Content starts

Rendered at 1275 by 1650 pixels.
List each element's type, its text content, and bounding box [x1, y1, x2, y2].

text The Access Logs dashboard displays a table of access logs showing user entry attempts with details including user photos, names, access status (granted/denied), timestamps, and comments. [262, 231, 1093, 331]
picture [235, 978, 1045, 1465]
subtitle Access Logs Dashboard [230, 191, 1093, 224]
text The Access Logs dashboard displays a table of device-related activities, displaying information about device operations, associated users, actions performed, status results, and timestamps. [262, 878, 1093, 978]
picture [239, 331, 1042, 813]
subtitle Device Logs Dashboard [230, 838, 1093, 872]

Content ends

Problem description =
Would you set down exactly the lines from the line with "List each element's" through the last one in the material?

Task response =
List each element's type, its text content, and bounding box [x1, y1, x2, y2].

text The Access Logs dashboard displays a table of access logs showing user entry attempts with details including user photos, names, access status (granted/denied), timestamps, and comments. [262, 231, 1093, 331]
picture [235, 978, 1045, 1465]
subtitle Access Logs Dashboard [230, 191, 1093, 224]
text The Access Logs dashboard displays a table of device-related activities, displaying information about device operations, associated users, actions performed, status results, and timestamps. [262, 878, 1093, 978]
picture [239, 331, 1042, 813]
subtitle Device Logs Dashboard [230, 838, 1093, 872]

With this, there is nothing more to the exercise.